Tunable electronic and optical properties of MoTe2/black phosphorene van der Waals heterostructure: a first-principles study

Van der Waals heterostructures have attracted widespread attention due to their unique photoelectric properties. In this study, the MoTe2/BP vdWH's formation and stability, electrical structure, and optical properties are examined utilizing density functional theory (DFT) calculations. Using the PBE and HSE06 methods, it is discovered that the type of band alignment in the heterojunction is type-I, and it has indirect bandgap of 1.01 eV and 1.44 eV, respectively. A weak van der Waals force exists between the MoTe2 and BP layers. Notably, compared to isolated MoTe2 and BP monolayers, the heterojunction demonstrates a higher absorption coefficient (~105 cm-1) and a broader absorption wavelength range.

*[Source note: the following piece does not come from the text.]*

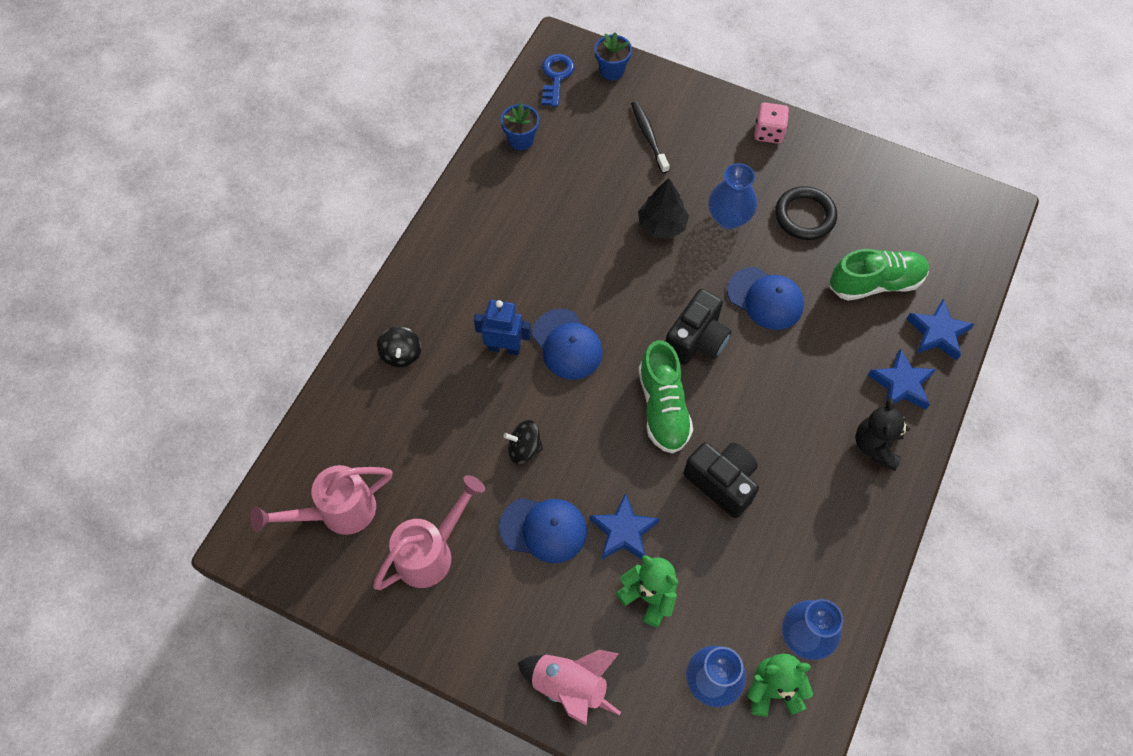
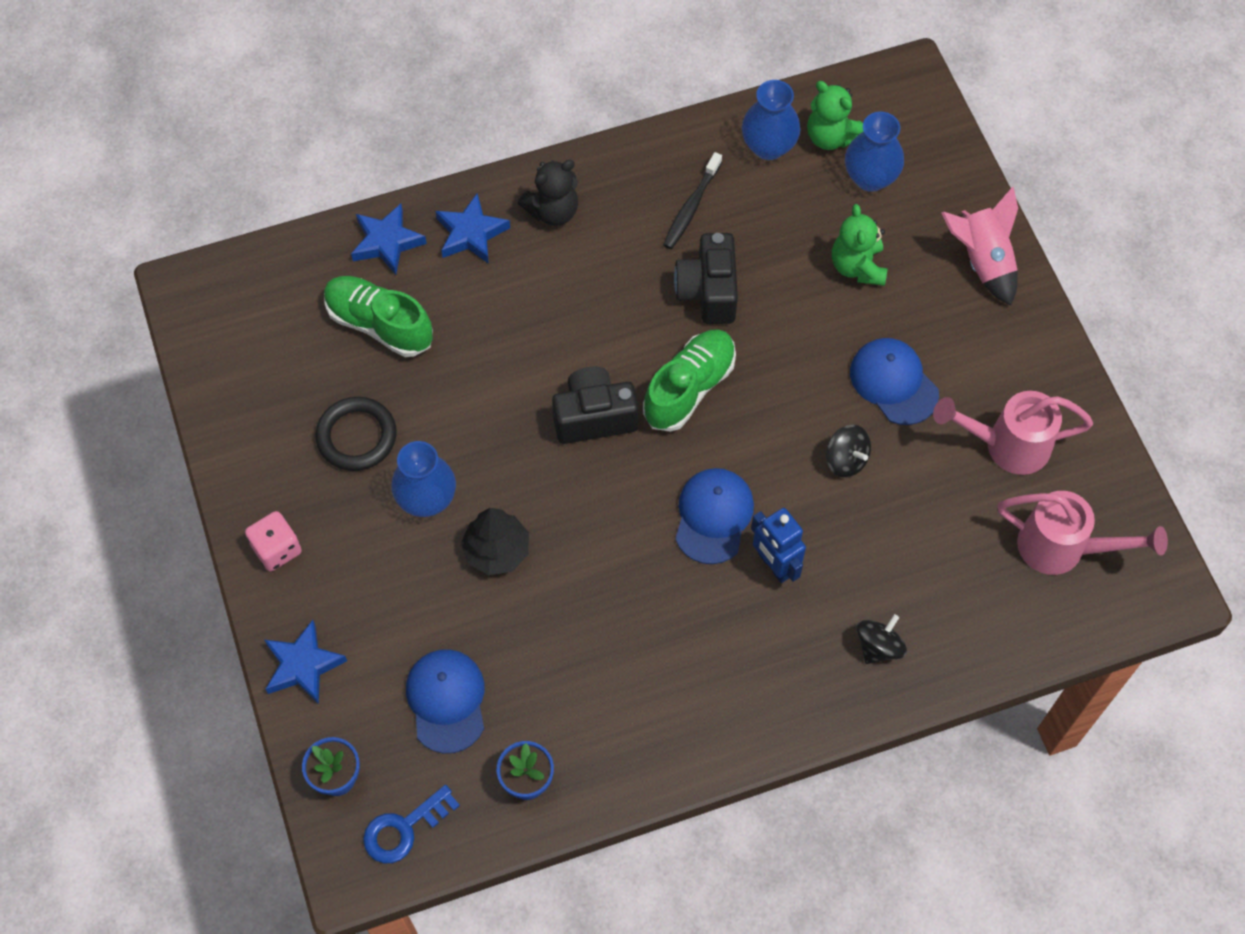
camera: 135 degrees left, 0 degrees up
(623, 531) = (829, 325): blue star -> blue star (303, 665)
(648, 136) = (395, 658): black toothbrush -> black toothbrush (691, 207)
(765, 298) = (490, 397): blue cap -> blue cap (446, 701)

Furthermore, we have shown that the type of band alignments of the heterojunction can be adjusted by applying biaxial strain, introducing an external electric field, and altering the interlayer spacing. These adjustments enable type-I to type-II band alignment and semiconductor-metal transitions. With the interlayer spacing increasing and tensile stress applied, the absorption intensity in the UV-Vis range gradually decreases. Interestingly, the external electric field shows minimal impact on the absorption intensity. This study offers insightful theoretical direction for prospective uses of novel 2D van der Waals heterostructures in various fields, including solar cells and photodetectors.